HARDEST STORM FOR MANY YEARS.

One of the worst cyclonic storms of recent years was that on August 29, 1893, which carried havoc and destruction even into our own city, although this city escaped its utmost fury, although there came tales of shipwrecks at sea. It was a West Indian hurricane that originated in the West Indies on August 25, and reached our shores at Savannah, Ga., two days later. The storm passed through North and South Carolina, Virginia and West Virginia and into the southwestern part of Pennsylvania.

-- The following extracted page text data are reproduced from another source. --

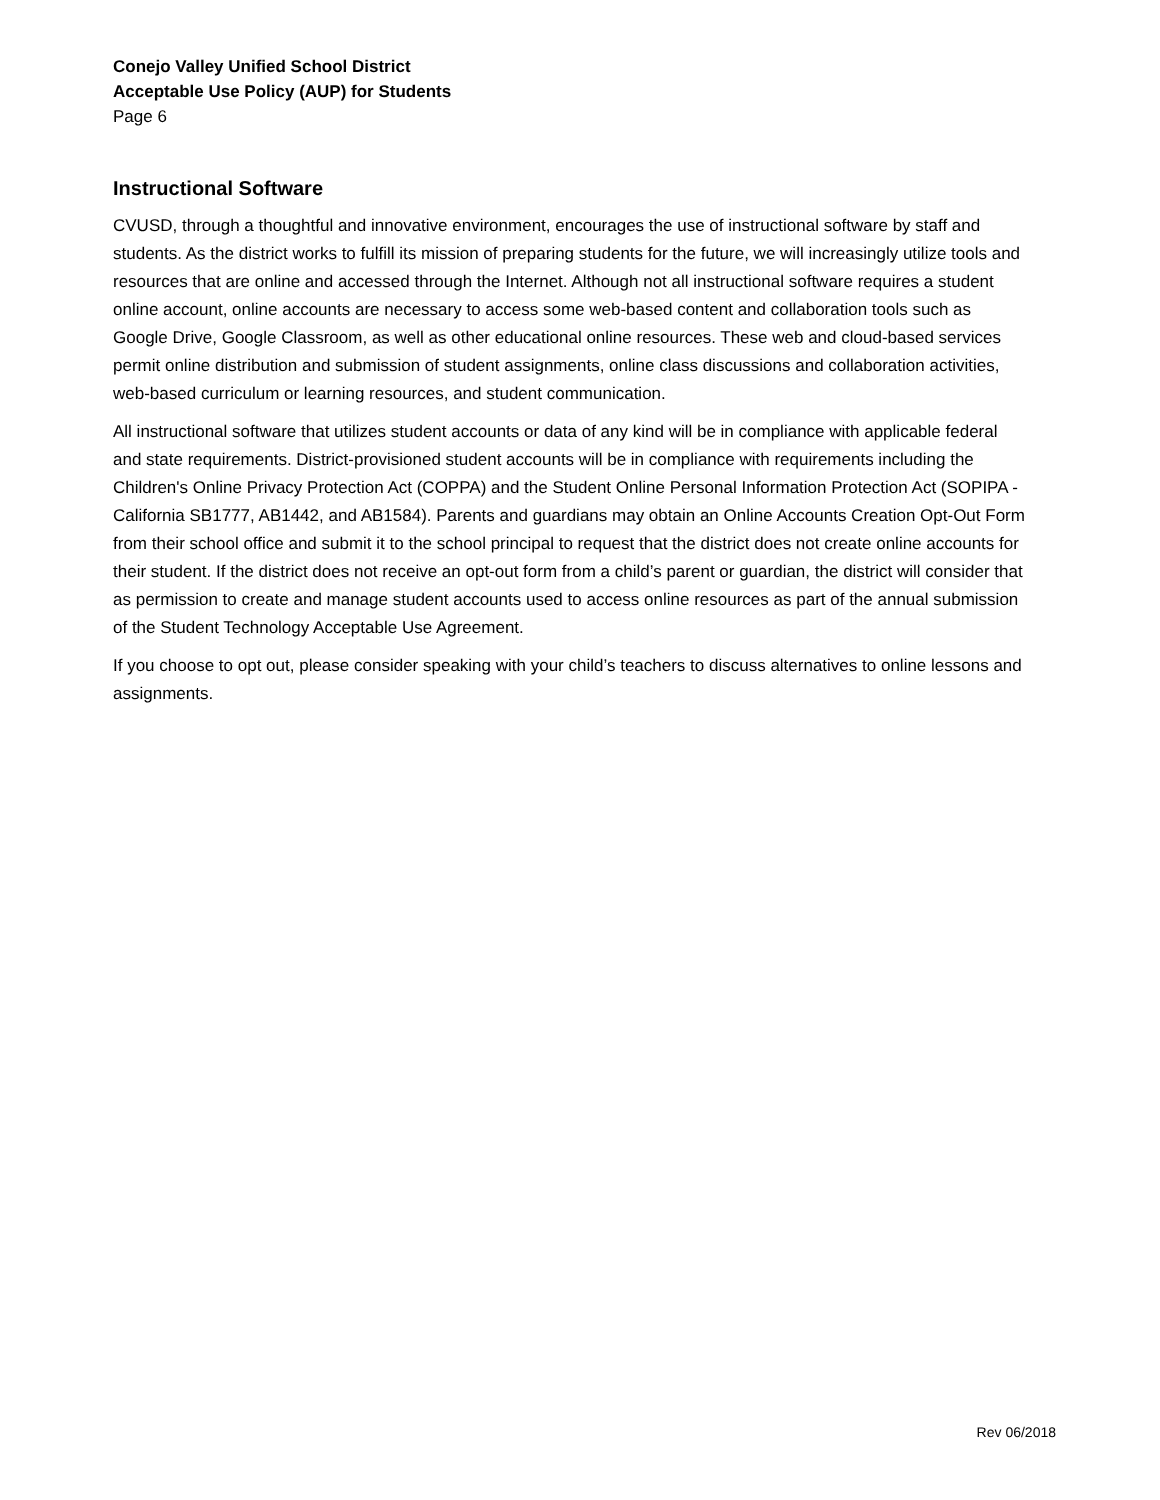Conejo Valley Unified School District
Acceptable Use Policy (AUP) for Students
Page 6
Instructional Software
CVUSD, through a thoughtful and innovative environment, encourages the use of instructional software by staff and students. As the district works to fulfill its mission of preparing students for the future, we will increasingly utilize tools and resources that are online and accessed through the Internet. Although not all instructional software requires a student online account, online accounts are necessary to access some web-based content and collaboration tools such as Google Drive, Google Classroom, as well as other educational online resources. These web and cloud-based services permit online distribution and submission of student assignments, online class discussions and collaboration activities, web-based curriculum or learning resources, and student communication.
All instructional software that utilizes student accounts or data of any kind will be in compliance with applicable federal and state requirements. District-provisioned student accounts will be in compliance with requirements including the Children's Online Privacy Protection Act (COPPA) and the Student Online Personal Information Protection Act (SOPIPA - California SB1777, AB1442, and AB1584). Parents and guardians may obtain an Online Accounts Creation Opt-Out Form from their school office and submit it to the school principal to request that the district does not create online accounts for their student. If the district does not receive an opt-out form from a child’s parent or guardian, the district will consider that as permission to create and manage student accounts used to access online resources as part of the annual submission of the Student Technology Acceptable Use Agreement.
If you choose to opt out, please consider speaking with your child’s teachers to discuss alternatives to online lessons and assignments.
Rev 06/2018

All the Atlantic coast States suffered. Port Royal, S. C., was frightfully damaged. The streets of Charleston, S. C., were literally filled with debris, parts of roofs, signs, awnings, telegraph poles and building material being jumbled together in an inextricable mass of wreckage. The streets were flooded with water. All the phosphate works were blown down or badly injured. One odd sight in the old city was a schooner lying high and dry in a street.

One of our journals commented as follows on the storm that wrought unparalleled damage:

“With the passage of the great hurricane out to sea over the Gulf of St. Lawrence the most destructive chapter in the history of storm movements in the United States was closed. Just what the total of life, property and crop losses will be is even now not ascertainable with any sure degree of accuracy, but that it will surpass all earlier estimates cannot be questioned.

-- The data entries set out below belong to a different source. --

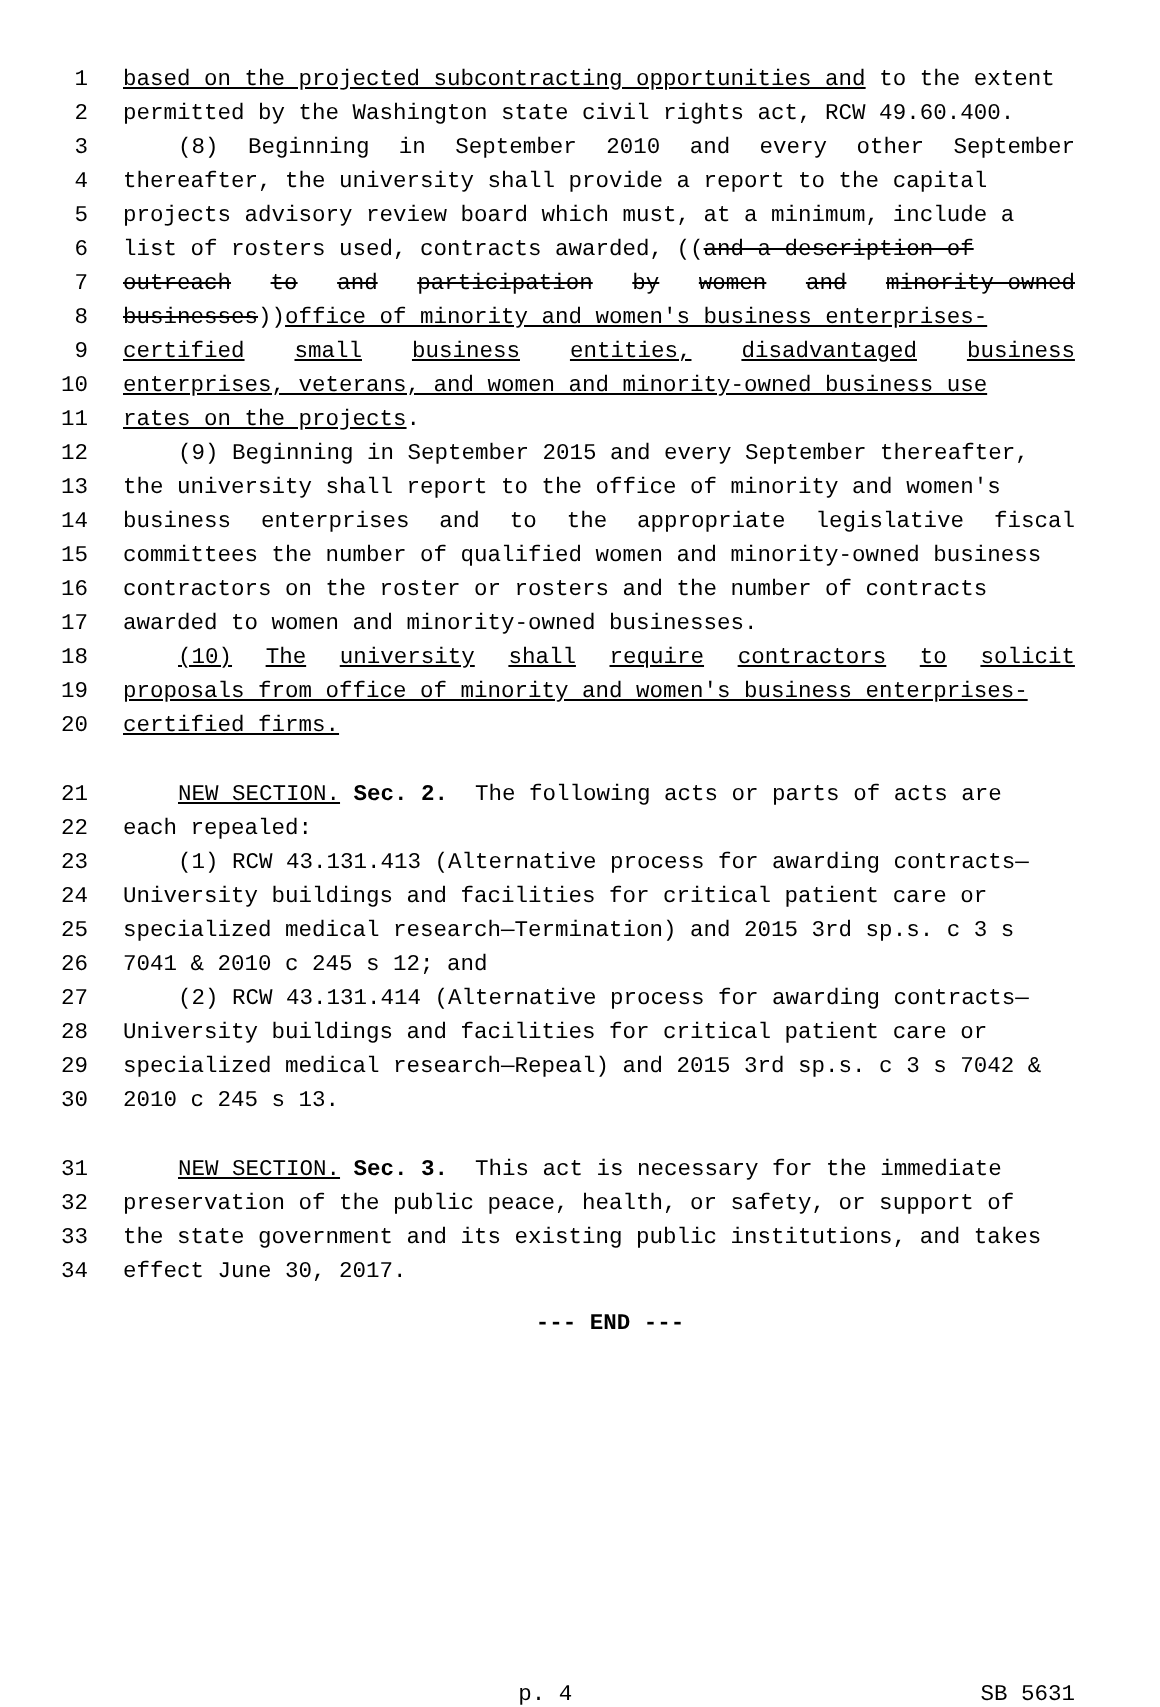1 based on the projected subcontracting opportunities and to the extent
2 permitted by the Washington state civil rights act, RCW 49.60.400.
3 (8) Beginning in September 2010 and every other September
4 thereafter, the university shall provide a report to the capital
5 projects advisory review board which must, at a minimum, include a
6 list of rosters used, contracts awarded, ((and a description of
7 outreach to and participation by women and minority-owned
8 businesses)) office of minority and women's business enterprises-
9 certified small business entities, disadvantaged business
10 enterprises, veterans, and women and minority-owned business use
11 rates on the projects.
12 (9) Beginning in September 2015 and every September thereafter,
13 the university shall report to the office of minority and women's
14 business enterprises and to the appropriate legislative fiscal
15 committees the number of qualified women and minority-owned business
16 contractors on the roster or rosters and the number of contracts
17 awarded to women and minority-owned businesses.
18 (10) The university shall require contractors to solicit
19 proposals from office of minority and women's business enterprises-
20 certified firms.
21 NEW SECTION. Sec. 2. The following acts or parts of acts are
22 each repealed:
23 (1) RCW 43.131.413 (Alternative process for awarding contracts—
24 University buildings and facilities for critical patient care or
25 specialized medical research—Termination) and 2015 3rd sp.s. c 3 s
26 7041 & 2010 c 245 s 12; and
27 (2) RCW 43.131.414 (Alternative process for awarding contracts—
28 University buildings and facilities for critical patient care or
29 specialized medical research—Repeal) and 2015 3rd sp.s. c 3 s 7042 &
30 2010 c 245 s 13.
31 NEW SECTION. Sec. 3. This act is necessary for the immediate
32 preservation of the public peace, health, or safety, or support of
33 the state government and its existing public institutions, and takes
34 effect June 30, 2017.
--- END ---
p. 4 SB 5631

TIMELY WARNINGS WERE GIVEN.

“Moving into the Gulf of Mexico, just west of Florida, on Thursday, September 6, in its week’s circuit of the United States, the hurricane has at least caused a loss of 5000 lives and probably many more, and has destroyed and damaged property to the extent of $15,000,000. And yet, after its probable direction and the curve of its track were ascertained on Friday, September 7, no great cyclonic disturbance has been more carefully watched or the menace of its forward movement more decisively pointed out.

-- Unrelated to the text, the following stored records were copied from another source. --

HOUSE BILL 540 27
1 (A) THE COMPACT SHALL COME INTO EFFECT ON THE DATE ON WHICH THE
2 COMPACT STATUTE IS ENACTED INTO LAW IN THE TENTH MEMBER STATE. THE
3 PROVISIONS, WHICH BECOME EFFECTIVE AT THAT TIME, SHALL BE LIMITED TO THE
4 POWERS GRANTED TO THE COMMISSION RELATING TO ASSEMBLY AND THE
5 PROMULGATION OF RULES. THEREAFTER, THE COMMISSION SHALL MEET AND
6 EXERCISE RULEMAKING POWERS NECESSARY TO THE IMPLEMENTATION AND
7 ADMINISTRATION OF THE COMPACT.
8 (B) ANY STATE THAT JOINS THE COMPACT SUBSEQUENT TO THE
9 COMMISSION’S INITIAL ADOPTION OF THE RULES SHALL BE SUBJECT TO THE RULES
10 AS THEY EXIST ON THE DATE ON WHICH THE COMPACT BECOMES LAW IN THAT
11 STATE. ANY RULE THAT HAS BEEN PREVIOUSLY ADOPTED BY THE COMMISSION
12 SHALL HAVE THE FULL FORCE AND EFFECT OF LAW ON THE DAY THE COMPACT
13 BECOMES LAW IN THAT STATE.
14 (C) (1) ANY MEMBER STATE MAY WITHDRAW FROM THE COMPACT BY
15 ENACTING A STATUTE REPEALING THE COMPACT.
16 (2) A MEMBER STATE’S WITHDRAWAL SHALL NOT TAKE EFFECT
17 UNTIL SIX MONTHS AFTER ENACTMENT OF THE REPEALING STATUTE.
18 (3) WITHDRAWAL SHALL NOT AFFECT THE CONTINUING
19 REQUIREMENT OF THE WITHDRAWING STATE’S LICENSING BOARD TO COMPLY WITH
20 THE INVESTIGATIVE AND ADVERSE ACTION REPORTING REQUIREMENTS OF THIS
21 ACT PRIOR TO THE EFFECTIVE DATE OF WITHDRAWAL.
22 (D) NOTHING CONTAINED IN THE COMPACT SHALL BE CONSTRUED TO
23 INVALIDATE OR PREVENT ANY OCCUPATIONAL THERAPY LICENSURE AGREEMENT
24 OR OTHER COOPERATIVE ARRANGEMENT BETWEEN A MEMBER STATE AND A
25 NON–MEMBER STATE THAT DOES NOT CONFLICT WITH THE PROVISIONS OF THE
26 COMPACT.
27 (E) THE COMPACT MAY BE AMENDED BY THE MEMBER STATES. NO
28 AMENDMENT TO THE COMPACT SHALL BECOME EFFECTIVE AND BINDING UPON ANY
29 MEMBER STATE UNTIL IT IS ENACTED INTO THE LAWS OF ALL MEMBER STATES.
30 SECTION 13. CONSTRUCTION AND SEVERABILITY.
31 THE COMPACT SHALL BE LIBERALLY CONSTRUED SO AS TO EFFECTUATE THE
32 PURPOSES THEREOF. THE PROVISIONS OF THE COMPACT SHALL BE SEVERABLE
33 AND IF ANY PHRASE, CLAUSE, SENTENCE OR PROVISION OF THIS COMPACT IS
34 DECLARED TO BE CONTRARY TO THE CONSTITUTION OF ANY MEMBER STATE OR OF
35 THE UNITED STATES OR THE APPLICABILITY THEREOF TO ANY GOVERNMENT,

“It is to be regretted that though the Friday warnings of the Weather Bureau caused apprehensions in Galveston, few realized the extreme gravity of the situation. The bureau, however, did its full duty, and its subsequent warnings with respect to the passage of the cyclone over the lakes were fully justified. The path the hurricane took between September 6 and September 12 meteorologically was most instructive and will unquestionably prove of great value in future forecasts. And yet it followed the normal rule and kept on skirting an area of high barometer that lay over the Southern States, the lakes and the Middle States. From the moment the cyclone was first “held up” by the high pressure anti-cyclone on Thursday it kept to the left of it, and so was diverted westward with such disastrous results for Galveston.

“Though it may seem to some paradoxical to say so, the clear, bracing weather of yesterday, accompanied, as it was, by the strong winds from the south and southwest, was the hurricane’s contribution to northern weather. To most people who find great difficulty in understanding the twofold movement in cyclonic storms—the translation of the storm as a whole along its track and the circulation of the winds in the whirl itself—the idea that clear weather is part of a storm movement will seem strange, and yet such is the case.